We publicly kicked off our neuromorphic work in 2017 when we introduced Loihi, a brain-inspired research chip, to an ecosystem of research partners.
In March 2018, we established the Intel Neuromorphic Research Community (INRC) to further the development of neuromorphic algorithms, software and applications. We have granted INRC members access to accelerate their research through Loihi cloud systems and USB form factors. Their work has spurred new investigations into real-world applications for neuromorphic technologies. We are already seeing a series of publications coming from researchers in the INRC about creative new applications for neuromorphic computing and impressive performance and efficiency results.
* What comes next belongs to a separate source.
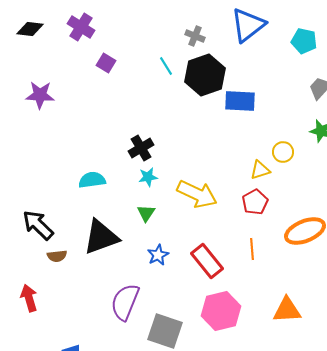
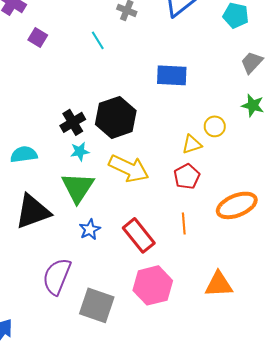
black hexagon: (205, 75) -> (116, 117), moved
green triangle: (146, 213) -> (78, 187), size x1.8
Today, we announced Pohoiki Beach, which accelerates this effort by providing greater computational scale and capacity to Intel’s research partners. Pohoiki Beach brings together 64 Loihi chips, each with 128 cores, enabling the efficient modeling of a system of about 8 million neurons. We hope that providing ever-increasing scale of neuromorphic computing platforms will enable the research community to tackle entirely new classes of problems.
This work is a natural extension of the technology innovations we have pioneered for decades. But we can’t do it alone in our silo. To keep pressing forward the logical – and exciting – evolution of Moore’s Law requires collaboration across the entire research ecosystem.
Rich Uhlig is an Intel senior fellow and the director of Intel Labs.